Qu'y a-t-il en effet de remarquable dans le lien civil tel qu'il vient d'être défini, et qui justifie qu'on entreprenne son étude ? La réponse la plus ramassée à cette question pourrait être que le lien civil est source de droit et l'on pourrait même dire, si l'on voulait donner une forme plus catégorique à cette hypothèse, que la pratique du lien civil est le seul principe génétique du droit. On voit immédiatement le genre d'objections que peut soulever une telle assertion, dans la mesure où chacun sait que le droit préexiste toujours à n'importe quelle interaction humaine, que celle-ci se déroule en face-à-face ou qu'elle soit médiée d'une façon quelconque. Cependant, la thèse que cherche à défendre la présente étude est que la préexistence d'un droit inscrit dans les lois d'un État, les statuts d'une association ou un code de savoir-vivre, ne dispensent jamais les membres en situation de procéder à une opération d'accommodation relative précisément à cette situation dans laquelle ils se trouvent, de façon à s'assurer de ce que, ici et maintenant, il en est du droit. Les droits préexistants que les membres tiennent pour garantis et qui leur permettent de procéder aux expectations de la vie ordinaire (par exemple de savoir s'ils sont en sécurité quelque part) seront considérés ici comme des ressources cognitives et pratiques, généralement non-aperçues en tant que telles, mais qui deviennent [13] pourtant interrogeables et partiellement problématiques dès qu'il s'agit de conduire une interaction avec autrui. De la sorte, la préexistence du droit — par exemple celui qui est inscrit dans les lois d'un État —, si elle permet sans doute de rendre compte de certaines régularités de comportement (et en effet l'existence d'un droit étatique assorti d'un pouvoir coercitif peut permettre d'« expliquer » un nombre assez important de pratiques « civilisées »), ne suffit pas à rendre raison de la façon dont le droit de cet État — ou de n'importe quelle instance collective susceptible de codifier un droit, par exemple une entreprise industrielle — est effectivement pris en compte dans les pratiques interactives qui s'y réfèrent mais qui, en même temps, élaborent pour leur propre compte leur propre état du droit. C'est précisément en ce sens qu'on peut dire que le lien civil, en tant que lieu des activités concertées, est source de droit.

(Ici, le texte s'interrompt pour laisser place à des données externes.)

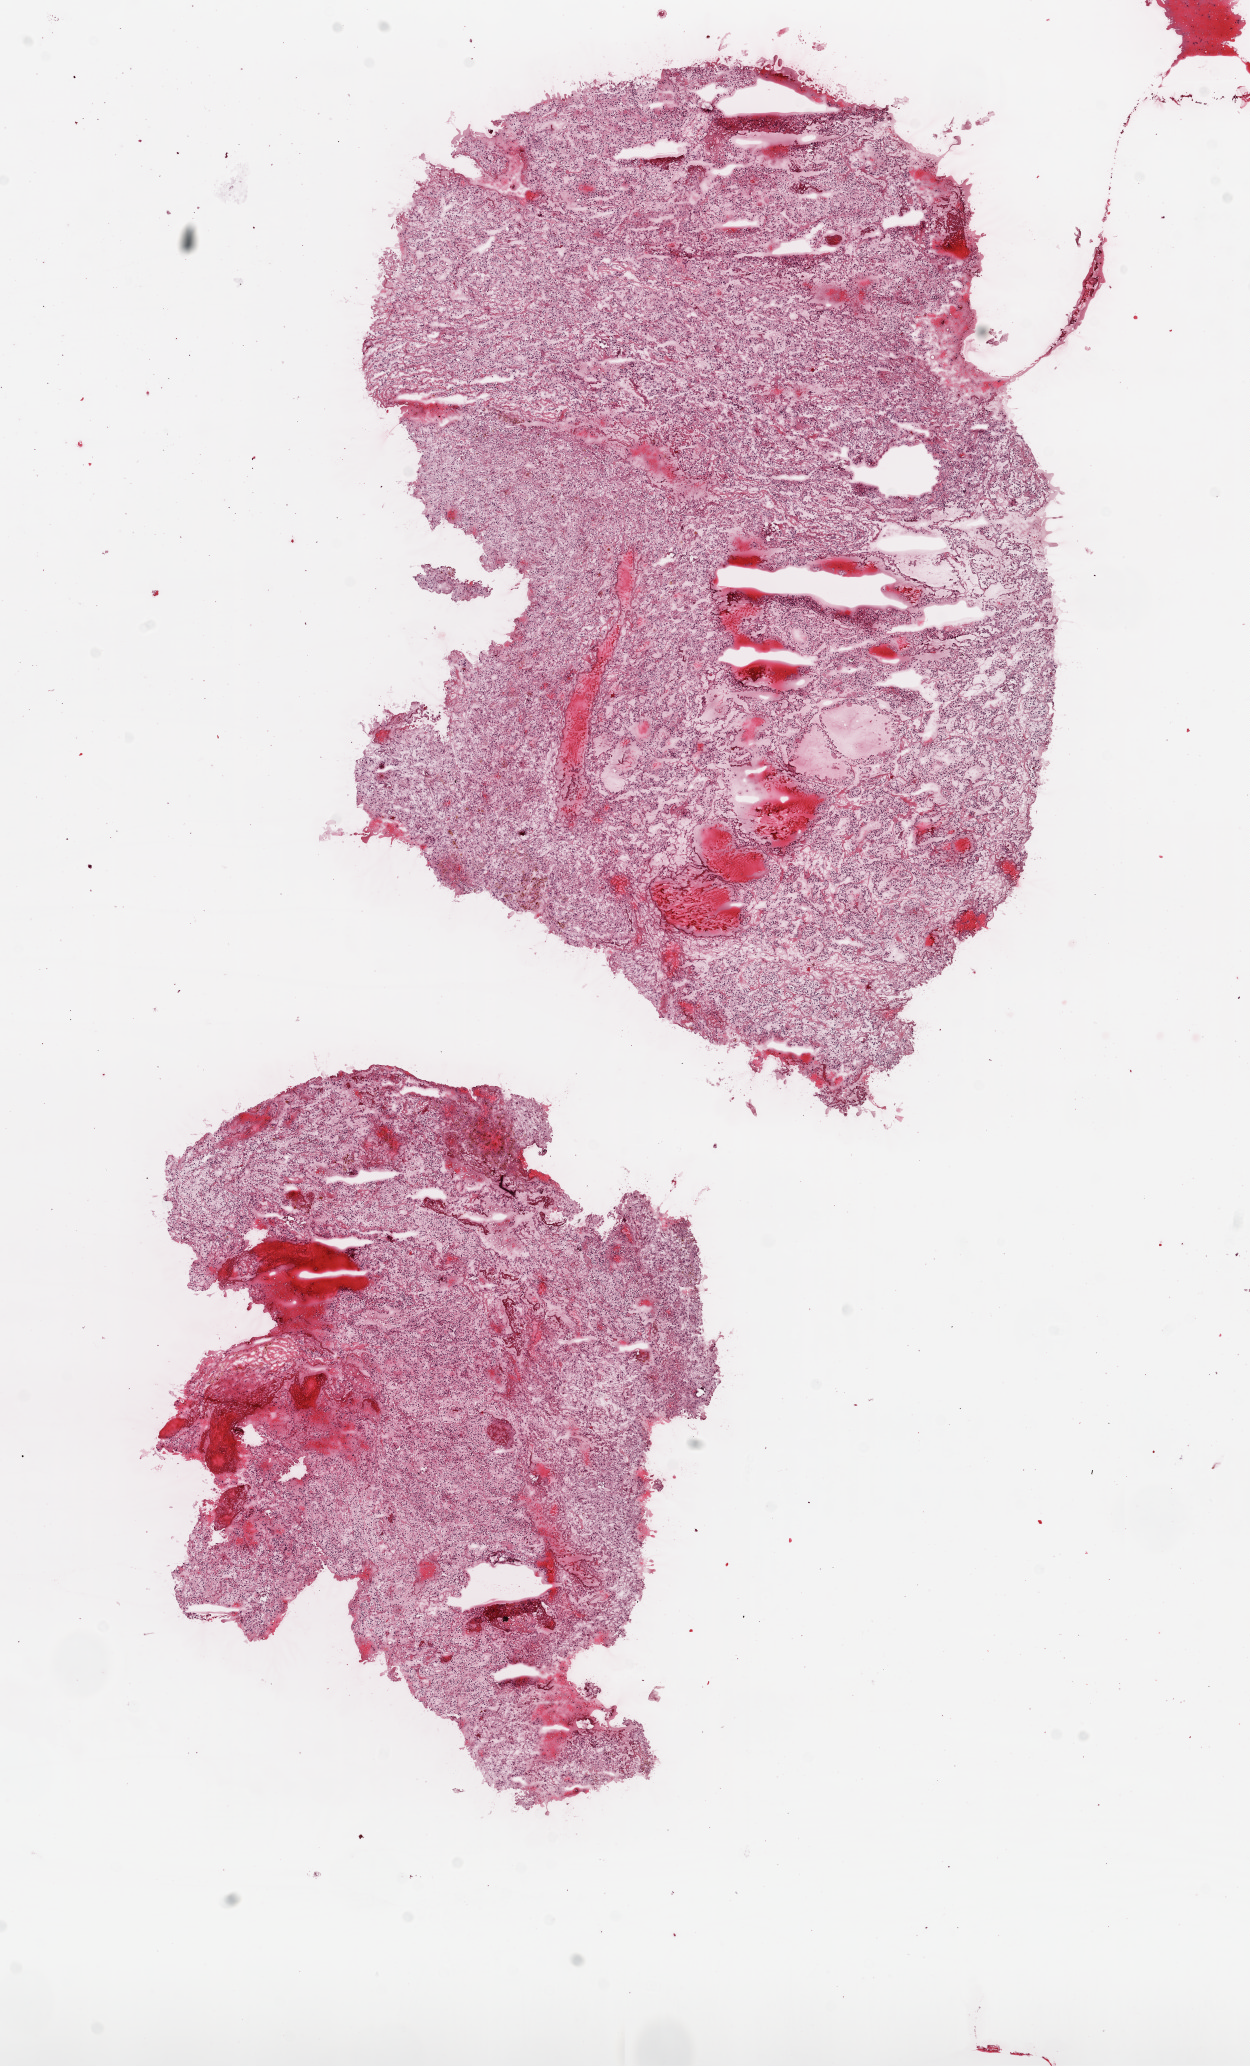
Digitized H&E-stained tissue section (whole slide), low-resolution overview of the scanned area, about 10.0 x 16.6 mm; frozen section from the top of the tissue portion; primary tumour sample from the kidney. Male patient; age at initial diagnosis 78 years. Histologic grade: G3 (poorly differentiated). Composition of this section per pathologist review: tumour cells 100%, tumour nuclei 95%, necrosis 0%. Inflammatory infiltration, as recorded: lymphocyte infiltration 1%.
- AJCC pathologic stage: I
- diagnosis: Clear cell adenocarcinoma, NOS
- laterality: right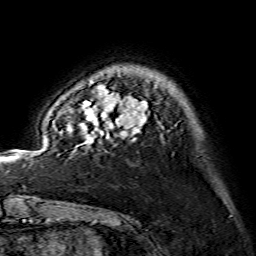
Breast MRI (dynamic contrast-enhanced), one axial slice. Position 26 of 134 along the scan axis. Cropped to one breast. Dynamic contrast-enhanced series, time point 2 of 7 at this slice position (early post-contrast). 1.5 T. TE 3.6 ms, TR 7.3 ms. 256 × 256 image matrix, field of view 145 × 145 mm. Female patient.
Structures marked on this image (semi-automatically segmented with operator editing):
- enhancing-tissue mask used for the functional tumour volume (all voxels passing the contrast-enhancement thresholds inside the analysis volume; usually the tumour): bounding box <68,82,147,142> (left, top, right, bottom; pixels)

Mais ce n'est pas tellement sur le plan d'une thèse générale que l'assertion précédente mérite d'être prise en compte, mais plutôt comme une hypothèse de la recherche empirique permettant de rendre visibles, descriptibles et intelligibles toute une série d'aspects — assez souvent négligés — de la vie sociale et politique. Je tenterai en particulier, dans la suite de ce texte, de faire deux démonstrations qui me paraissent capitales pour la compréhension de la vie publique. La première, relative aux pratiques de civilité (je prends ce terme dans le sens large des formes polies et bienséantes de la sociabilité), visera à faire apparaître certains caractères de la genèse ordinaire du droit qui s'opère dans la forme des interactions en face-à-face, en montrant que le choix des conduites civiles (et des « codes » qui s'y rattachent) relève fondamentalement de la relation de droit qui s'établit entre les parties (ou les « extrêmes », pour parler comme Goffman [10]) d'une interaction, cette relation de droit n'étant nullement prédonnée mais devant à chaque moment être construite, reconstruite, façonnée, refaçonnée, en fonction de ce que les parties comprennent des événements de l'interaction (ou d'interactions [14] connexes). A partir de là, et du cadre d'analyse qui aura été dégagé, on passera à la seconde démonstration consistant à faire apparaître les méthodes de mise en vue de la catégorie de l'intérêt général concourant à donner une portée civique aux interventions des membres dans la vie publique. On parviendra alors à ce qui constitue l'essentiel de ce travail, à savoir la description des propriétés les plus stables de ce que j'appelle le civisme ordinaire, c'est-à-dire la pratique qui consiste à produire des effets d'ordre dans le champ social (ou politique) en cherchant à rendre congruentes les cités d'appartenance par l'appel à l'intérêt général [11] des membres.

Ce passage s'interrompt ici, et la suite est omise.